Turgut Uyar, Büyük Saat’in bir dizesinde şöyle diyor: “Durursa anlaşılır saatin kaç olduğu.”
Değil mi ki bir enerji kaynağıyla çalışıyor, tükendiği bir anda da duruveriyor. Nitekim geçenlerde çıkacağım bir yolculuğun sabahında, geç kalma kaygısıyla saatime bakıyordum ki durmuş. Uçak saatine daha çok zaman olmasına karşın yaşadığım tedirginliği anlatamam. Gerçi kol saatim çalışmasa cep telefonum var, oradan izleyebilirim, ama bileğimde görme alışkanlığı yok mu, bundan vazgeçmek pek kolay olmuyor. Bu yüzden yolculuk sırasında bir saatçi aramış, pilini değiştirdikten sonra rahatlamıştım.
Başkalarının bu tür bir kaygısı olmadığına göre, bu tedirginliğimin gençliğimden bu yana süren bir alışkanlıktan kaynaklandığını düşünüyorum. Bunun yanında zamana karşı gösterdiğim özenin de bunda etkili olduğunu sanıyorum. Özellikle süreyle ilgili ilişkilerimi korumak, bir araya gelmek, bir işi tamamlamak, verdiğim sözleri aksatmamak için, gözümün sürekli saatin ekranında olduğunu söylemeliyim.
Çevreme baktığımda zamana olduğu kadar verilen sözlere özen göstermede, azınlıkta kaldığımı söylemek isterim. Ne denli kendimi saate, dolayısıyla bir zamana bağlı hissetsem de, ne yazık ki aynı yaklaşımı ilişkide bulunduğum herkeste göremiyorum. Özellikle toplumda bir saygı göstergesi olarak ele alınması gereken bu özenli davranışın, aynı zamanda gelişmişlik düzeyinin bir yansıması olduğunu düşünüyorum.
İngiliz devlet adamı Lord Chesterfield, bu konuya biraz da espriyle yaklaşarak şöyle diyor: “Dakikaların üstüne titremenizi salık veririm; çünkü saatler kendi başlarının çaresine bakarlar.” Ne de olsa saatleri oluşturan dakikalar değil midir?

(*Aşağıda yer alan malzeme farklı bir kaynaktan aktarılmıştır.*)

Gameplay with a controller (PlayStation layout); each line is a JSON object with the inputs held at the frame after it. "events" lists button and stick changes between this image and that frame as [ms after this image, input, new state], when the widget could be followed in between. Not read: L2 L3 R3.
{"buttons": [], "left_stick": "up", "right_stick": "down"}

Ben daha çok İngilizleri bilirdim; ama okuduğum bir haberde, dünyanın en dakik insanlarının İsviçreliler olduğunu yazıyordu. En iyi saatlerin bu ülkede üretilmesi de bir rastlantı olmasa gerek! Bu herkesin zamanına saygı gösterildiği ortam, uyum içinde olan insanlara doğal gelirken, toplumdaki bir yabancıyı sanırım tedirgin edebilir.
Zamanın ne kadar değerli olduğunu ve herkes için farklı anlamlar ifade ettiğini söylemeye gerek yok. Hakan Günday, Piç adlı romanında şöyle diyor:
“Pahalı saatler takan insanların zamanları değerlidir. Ama bir terasta yaşıyor ve saati sokaktaki yabancılardan öğreniyorsanız, zaman size sonsuzmuş gibi gelir.”
Sözü uzatmak istemiyorum, ama ilginç değil mi, koluma taktığım bir saat bana neleri çağrıştırıyor.